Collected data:

============

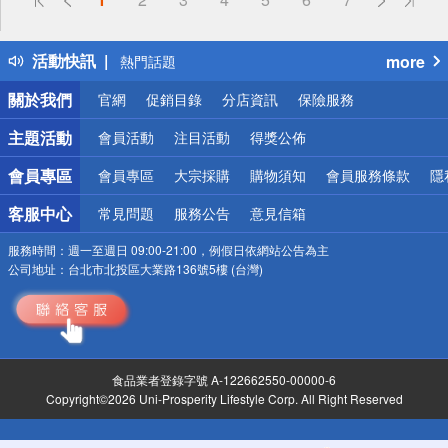
詐騙網頁！請小心！
得獎公告
活動快訊
more
熱門話題
銀行優惠
關於我們
官網
促銷目錄
分店資訊
保險服務
偏遠地區配送
詐騙網頁！請小心！
主題活動
會員活動
注目活動
得獎公佈
會員專區
會員專區
大宗採購
購物須知
會員服務條款
隱
客服中心
常見問題
服務公告
意見信箱
服務時間：
週一至週日 09:00-21:00，例假日依網站公告為主
公司地址：
台北市北投區大業路136號5樓 (台灣)
食品業者登錄字號 A-122662550-00000-6
Copyright©2026 Uni-Prosperity Lifestyle Corp. All Right Reserved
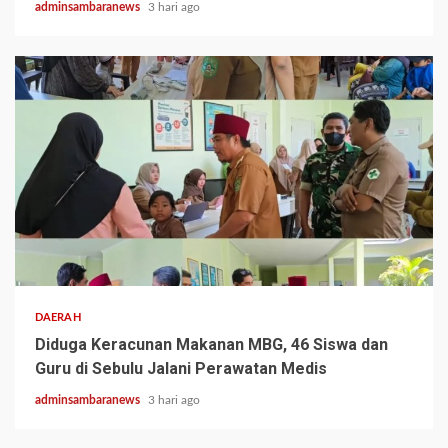
adminsambaranews
3 hari ago
2 min read
DAERAH
Diduga Keracunan Makanan MBG, 46 Siswa dan
Guru di Sebulu Jalani Perawatan Medis
adminsambaranews
3 hari ago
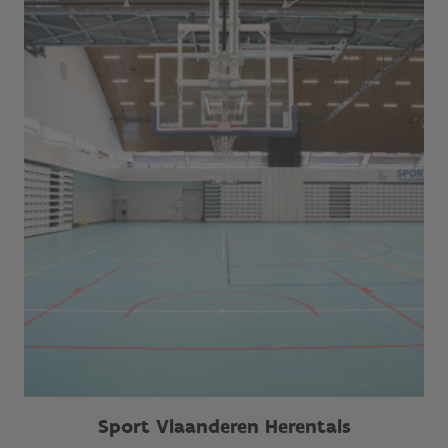
Sport Vlaanderen Herentals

============

## Task goal:
Nothing but the lines from the one holding "Guru di Sebulu Jalani Perawatan Medis" to the end of the entries above should be echoed, exactly and with both ends included; omit the pictures.

## Task answer:
Guru di Sebulu Jalani Perawatan Medis
adminsambaranews
3 hari ago
Sport Vlaanderen Herentals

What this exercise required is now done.